Ecological succession
Any biocenosis depends on its biotope, and, accordingly, the biotope is influenced by the biocenosis.
Since climatic, geological and biotic factors are subject to change, the community inevitably changes.
With a change in conditions, the biocenosis changes, that is, the previous one is destroyed and the next one arises in the same place. The emergence of a new biocenosis, its gradual formation, and then the development of an already established community until it is replaced by a new one is the process of development of any community, which is called succession (from the Latin “succession” – succession, change).
The successive change of one biocenosis to another is called ecological succession.
A separate stage of succession is an ecosystem with a certain set of species of living organisms (serial community).
The stages follow one after one until a stable equilibrium state (climax) is reached.
Climax is the final stage in the development of biocenosis, when a community comes into equilibrium with the environment, and its energy production approaches energy consumption.
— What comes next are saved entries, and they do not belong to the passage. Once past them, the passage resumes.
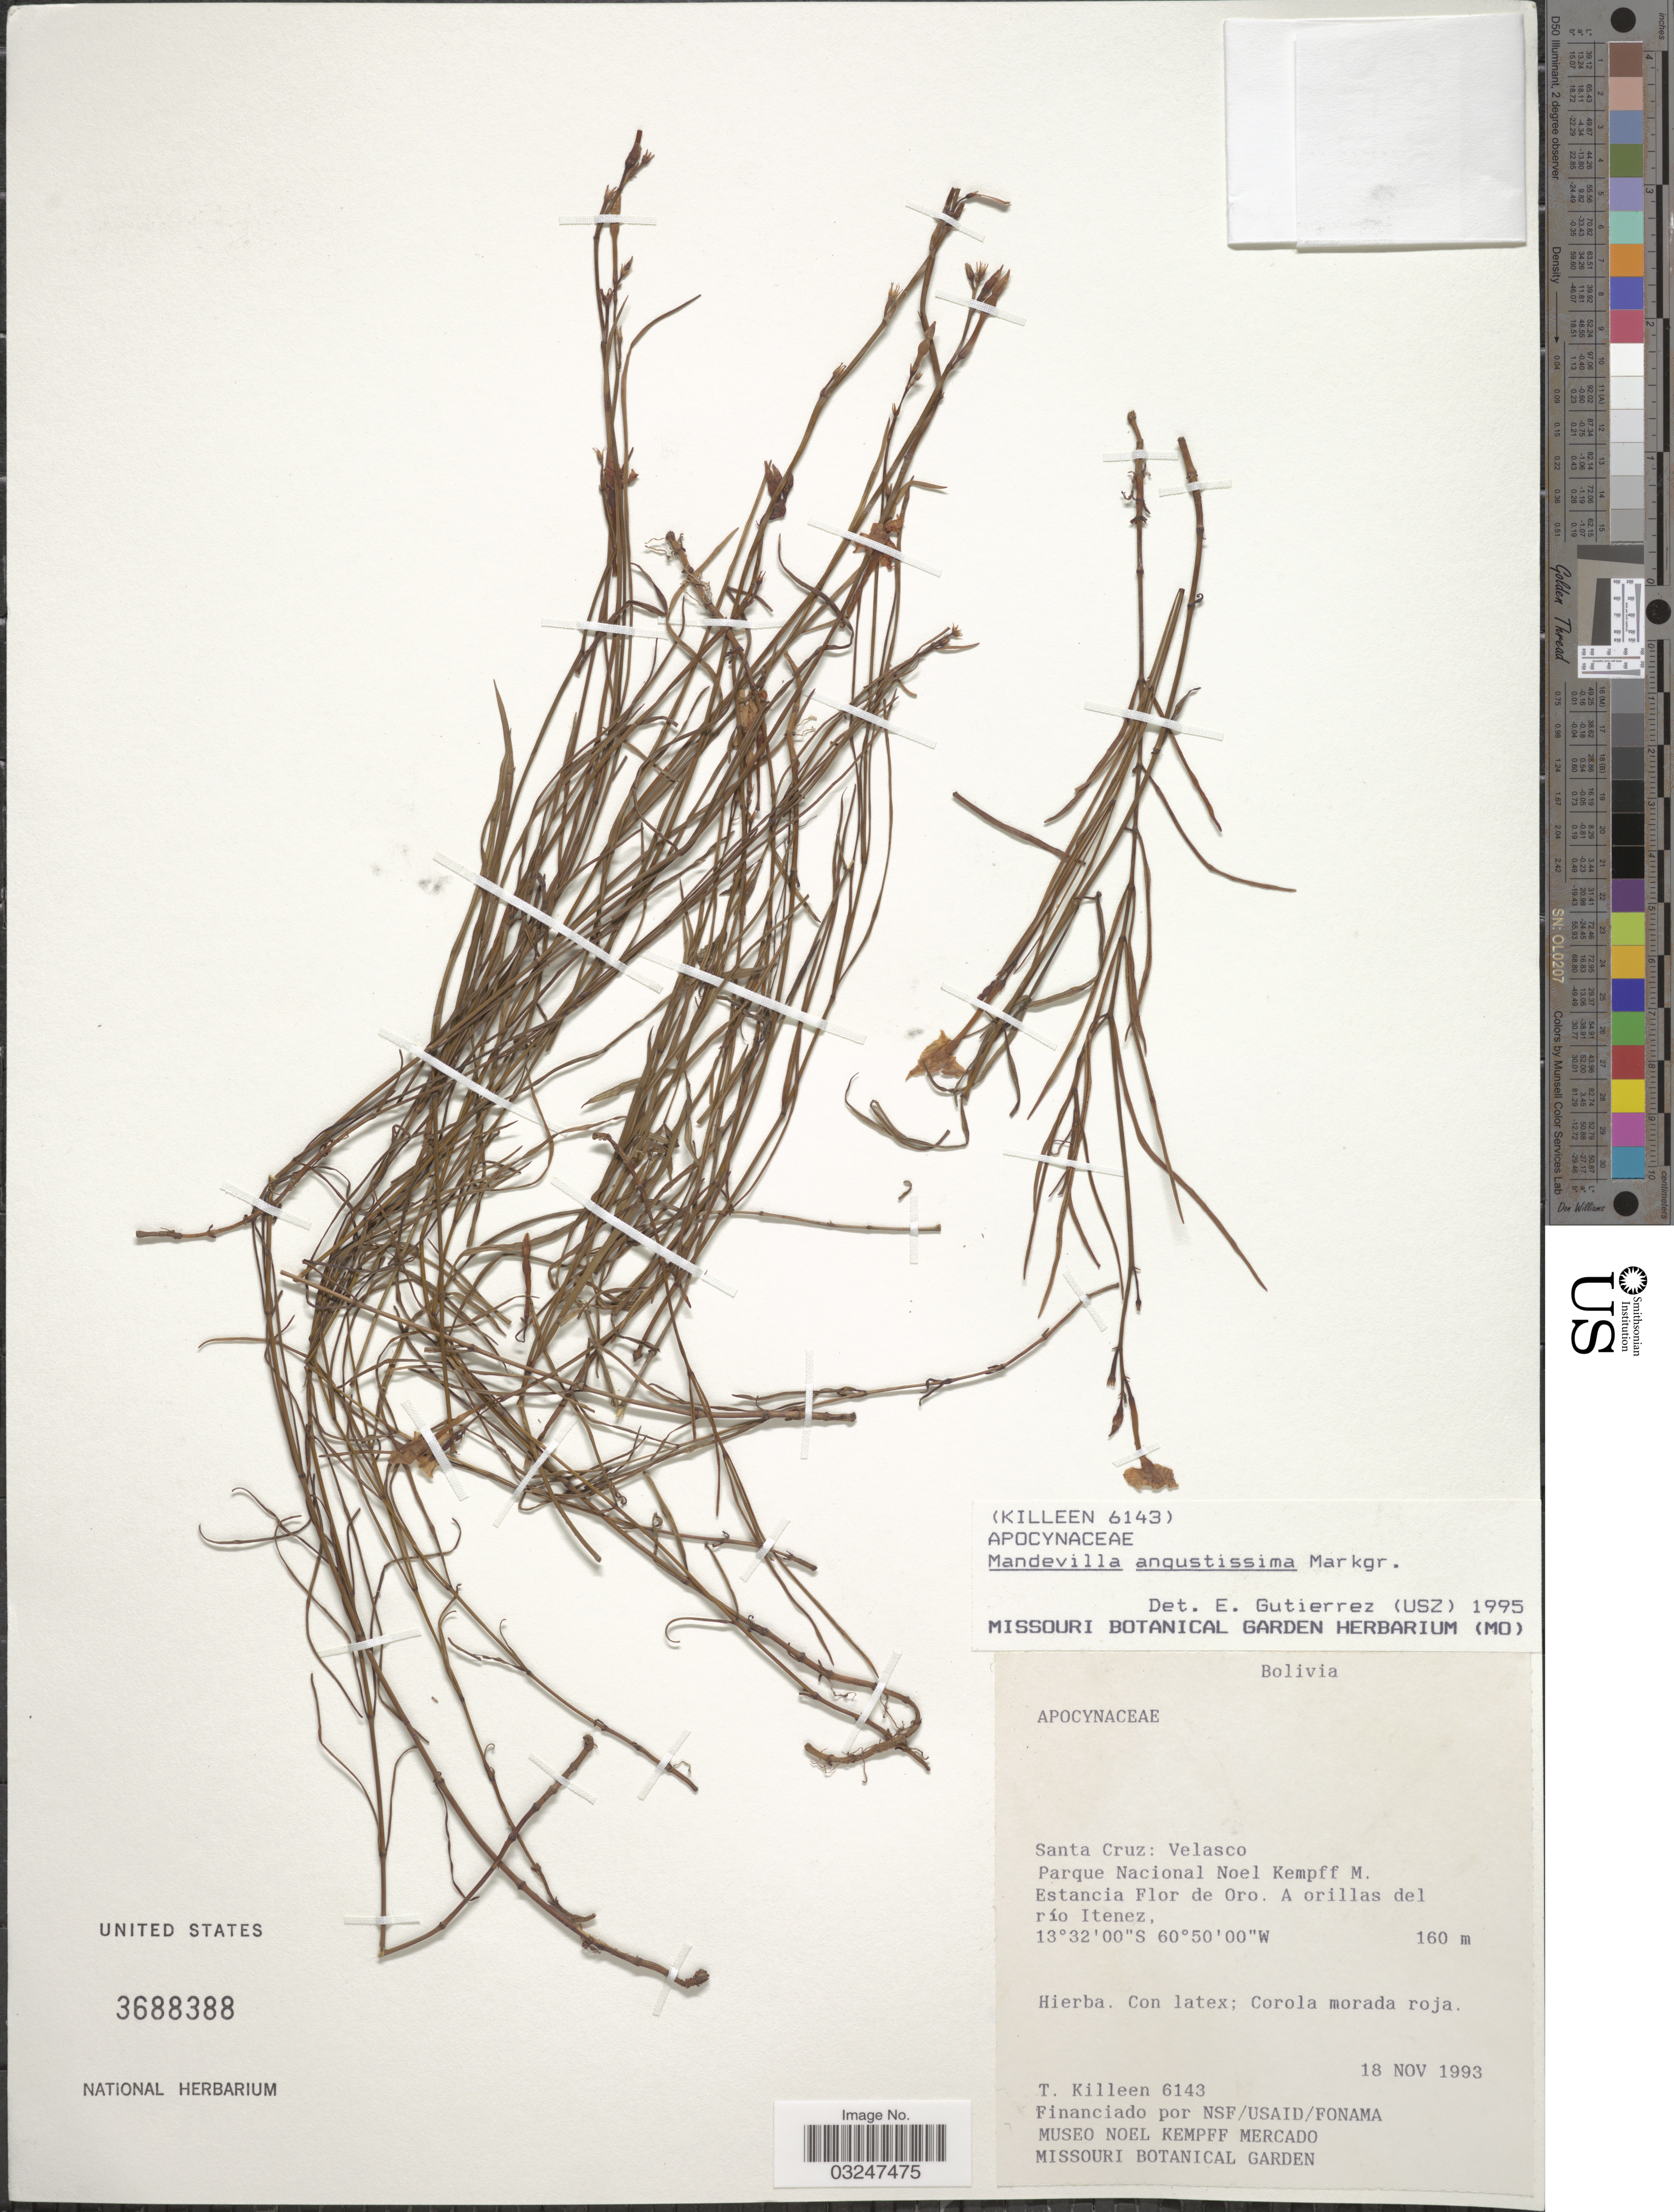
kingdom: Plantae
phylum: Tracheophyta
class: Magnoliopsida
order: Gentianales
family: Apocynaceae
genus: Mandevilla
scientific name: Mandevilla angustissima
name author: Markgr.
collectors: T. J. Killeen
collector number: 6143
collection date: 1993-11-18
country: Bolivia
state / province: Santa Cruz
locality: Velasco, Parque Nacional Noel Kempff M., Estancia Flor de Oro. A orillas del río Itenez.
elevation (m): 160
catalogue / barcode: US 3688388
The climax biocenosis remains unchanged for a long time (in several human lives).
The succession phases change in accordance with certain rules. Each phase prepares the environment for the emergence of the next.
The law of the sequence of the development phases: the development phases of a natural system can only follow in an evolutionarily fixed (historically, ecologically conditioned) order, usually from a relatively simple to a complex one, as a rule, without the loss of intermediate stages, but, possibly, with their very rapid passage or evolutionary fixed absence.
The variety of species forms the direction of succession, ensures the filling of real space with life. An insufficient number of species that make up the complex could not form a succession series, and gradually, with the destruction of climax ecosystems, there would be a complete desertification of the planet.